Invasor, el periódico de la provincia de Ciego de Ávila donde trabajo, cumple 30 años. Su historia ha sido un campo de batalla en el que se tiró más plomo que en cualquier otra guerra y esto no es una hipérbole laudatoria, sino la materialidad de un hecho. El nacimiento de nuestro semanario, entonces diario en sus comienzos, fue un combate de madrugadas, una especie de Buena Pipa de letras en la que el maleable y pesado material se robaba el protagónico.
¿Quién osa echar a andar un periódico, en la tercera parte del Siglo XX, con una rotativa del 1906? ¿Armar páginas completas, letra a letra y calzadas, dentro de un marco de metal, con astillas de madera? Era como ese juego infantil de fajarse a las escupías. De manera que las anécdotas de entonces, pequeñas tragedias ayer, sonrisas hoy, han dado argamasa a este edificio de afectos que somos. Como dice ese popular personaje humorístico, quien no ha dormido en una redacción a la espera de una información pendiente ¡no sabe lo que es la vida!
¡Cómo olvidar aquella vez en que los grabados de dos páginas fueron trocados y apareciera luego, en lugar de la foto del dirigente, la de una mujer que expresaba: «Mi sueño siempre fue ser enfermera»! ¡Nadie puede imaginar la cara de pistolero asesino con que el tipo entró, después, a la redacción pidiendo sangre. ¿Y la fatídica llamada desde el Gobierno porque la foto del acto, en primera plana y como dice la canción de 20 X 40, estaba al revés? La placa se desprendió, el operario la colocó mal y continuó la tirada con la presidencia de cabeza.
Mas, tampoco, faltó nunca ese buchito de humor. Históricas son las correderas de máquina cuando la recepcionista de turno, con la mayor inocencia del mundo, gritaba: «¡Juan Ramooón, al teléfono un tal Alejo Carpentier que quiere hablar contigo!». Y la carcajada mayúscula la hacía darse cuenta de que algo raro pasaba y debía investigar quién era ese señor al que ella no le veía ninguna gracia.
Suman nostalgia, también, momentos conmovedores. La llamada Operación Tributo nos convirtió en estrategas. Regresaban a casa los hijos de la patria muertos en Angola. Aquel 7 de diciembre de 1989 puso a prueba nuestra eficacia para tiempos de guerra.
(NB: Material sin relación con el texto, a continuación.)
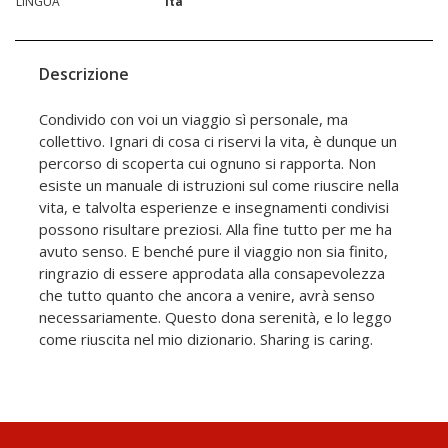
LINGUA
ita
Descrizione
Condivido con voi un viaggio sì personale, ma
collettivo. Ignari di cosa ci riservi la vita, è dunque un
percorso di scoperta cui ognuno si rapporta. Non
esiste un manuale di istruzioni sul come riuscire nella
vita, e talvolta esperienze e insegnamenti condivisi
possono risultare preziosi. Alla fine tutto per me ha
avuto senso. E benché pure il viaggio non sia finito,
ringrazio di essere approdata alla consapevolezza
che tutto quanto che ancora a venire, avrà senso
necessariamente. Questo dona serenità, e lo leggo
come riuscita nel mio dizionario. Sharing is caring.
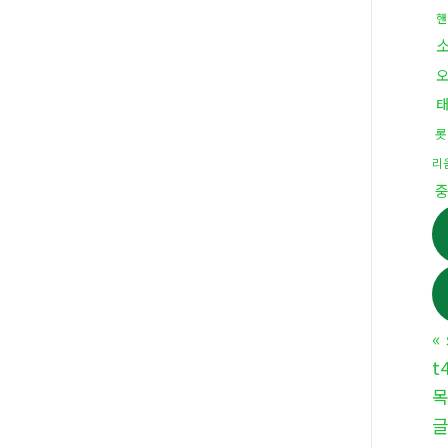
핸
롯
리
«
t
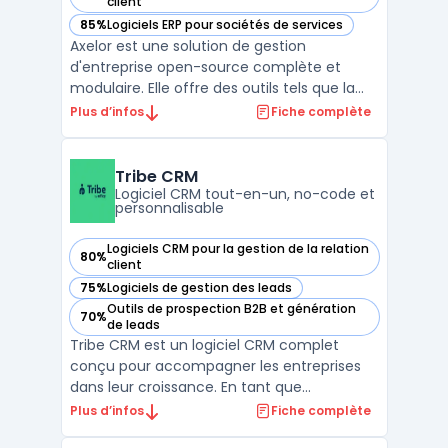
— voir Axelor dans cette catégorie
client
85%
Logiciels ERP pour sociétés de services
— voir Axelor dans cette catégorie
Axelor est une solution de gestion
d'entreprise open-source complète et
modulaire. Elle offre des outils tels que la
gestion de la relation client, la gestion des
Plus d’infos
Fiche complète
ressources humaines, la comptabilité et la
gestion des stocks en plus d'autres
fonctionnalités. Axelor permet de gérer
Tribe CRM
efficacement la ch ...
Logiciel CRM tout-en-un, no-code et
personnalisable
Logiciels CRM pour la gestion de la relation
80%
— voir Tribe CRM dans cette catégorie
client
75%
Logiciels de gestion des leads
— voir Tribe CRM dans cette catégorie
Outils de prospection B2B et génération
70%
— voir Tribe CRM dans cette catégorie
de leads
Tribe CRM est un logiciel CRM complet
conçu pour accompagner les entreprises
dans leur croissance. En tant que
plateforme CRM tout-en-un, il offre une
Plus d’infos
Fiche complète
solution prête à l'emploi qui s'adapte aux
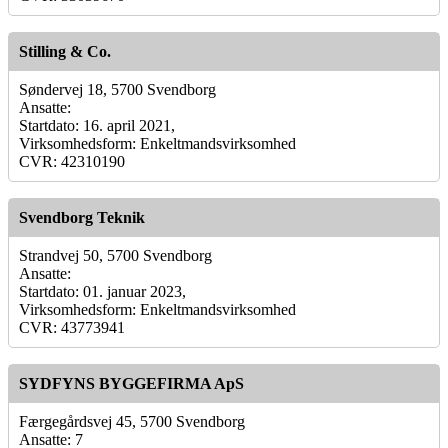
Stilling & Co.
Søndervej 18, 5700 Svendborg
Ansatte:
Startdato: 16. april 2021,
Virksomhedsform: Enkeltmandsvirksomhed
CVR: 42310190
Svendborg Teknik
Strandvej 50, 5700 Svendborg
Ansatte:
Startdato: 01. januar 2023,
Virksomhedsform: Enkeltmandsvirksomhed
CVR: 43773941
SYDFYNS BYGGEFIRMA ApS
Færgegårdsvej 45, 5700 Svendborg
Ansatte: 7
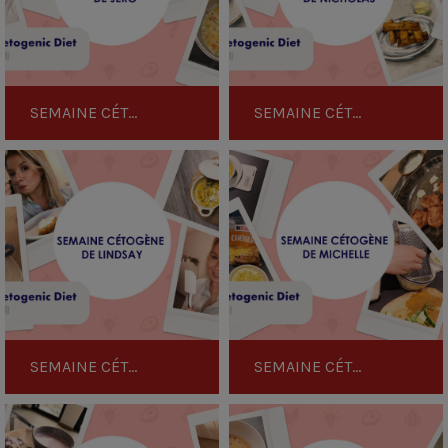
SEMAINE CÉTOGÈNE DE JERO
SEMAINE CÉTOGÈNE DE NICOLAS
Semaine
Semaine
Cétogène
Cétogène
de
de
Lindsay
Michelle
SEMAINE CÉTOGÈNE DE LINDSAY
SEMAINE CÉTOGÈNE DE MICHELLE
Semaine
Semaine
Cétogène
Cétogène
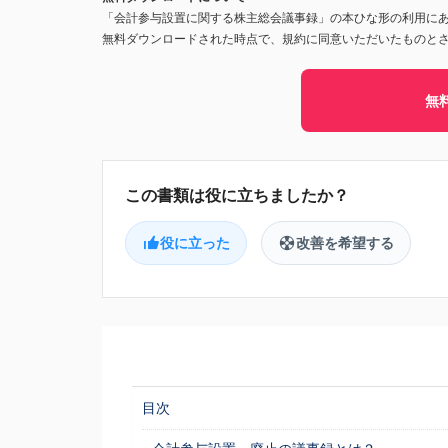
「会計参与設置に関する株主総会議事録」の本ひな形の利用に
無料ダウンロードされた時点で、規約に同意いただいたものと
無
役に立った
改善を希望する
目次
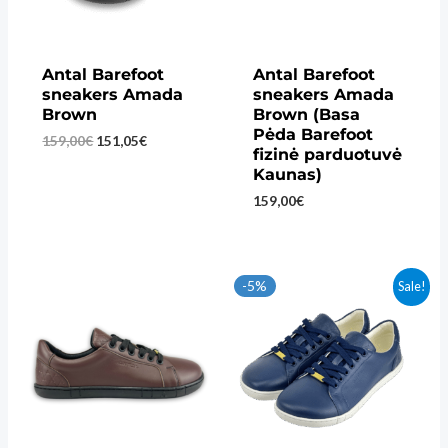
Antal Barefoot
Antal Barefoot
sneakers Amada
sneakers Amada
Brown
Brown (Basa
Pėda Barefoot
Original
Current
159,00
€
151,05
€
fizinė parduotuvė
price
price
Kaunas)
was:
is:
159,00€.
151,05€.
159,00
€
-5%
Sale!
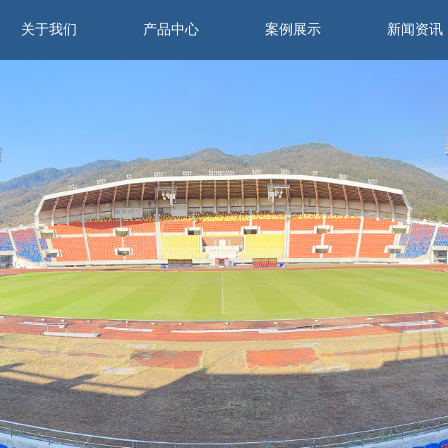
关于我们
产品中心
案例展示
新闻资讯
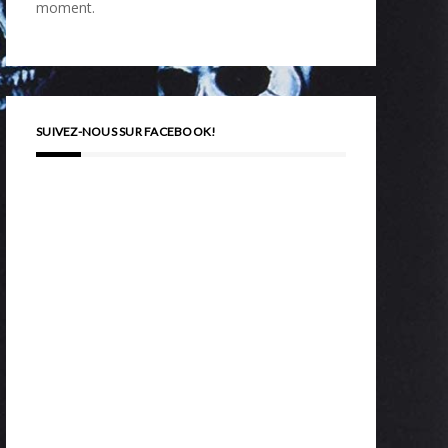
moment.
SUIVEZ-NOUS SUR FACEBOOK!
El equipo completo de redactores, en tiempo récord, reportó, desde los más recónditos lugares, la emoción de un pueblo hecha bandera.
¡Ah, tantos nombres buenos, humildes y anónimos en esas páginas! ¡Cuánto sacrifico de madrugada para que, luego, la pésima impresión nos colgara el sambenito de El Invisible o El desteñío! ¡Cuánta paciencia innata de nuestra directora si cometíamos una pifia, cuántos buches amargos por el injustificado y airado reclamo de alguien ante la crítica o el frío silencio ante el elogio, como constancia de un viejo adagio: «palo porque bogas y palo porque no bogas»! ¡Veintiún años de su vida trepada a un mástil, balanceándose, y con el mar picado abajo! Y esto no es guataquería, aclaro. Es justicia. Aunque nosotros, también, hemos tenido que soportarle, alguna que otra vez, sus malos días, como mismo le hemos aguantado a Mayito, el jefe de redacción, que asesine, casi a diario, a Serrat desde su nada agraciada voz.
Pero así se construye un colectivo. Ese corazón que mueve a la tarea cotidiana, unas veces a toda vela y otras con ellas desinfladas por el desánimo, pero sin perder la brújula en estos 30 años: nuestros lectores, en esa travesía interminable por la utopía de lo que defendemos y amamos. Decía Gütemberg que la imprenta es un ejército de 26 soldados de plomo con el que se puede conquistar el mundo. Nosotros no pretendemos tanto. Si al menos alguien nos lee, cualquier sábado de mañana en provincia y recibe un leve e imperceptible sismo de amor, ya nos damos por bien pagados. Hemos ganado la batalla del día y, eso, ¡es suficiente!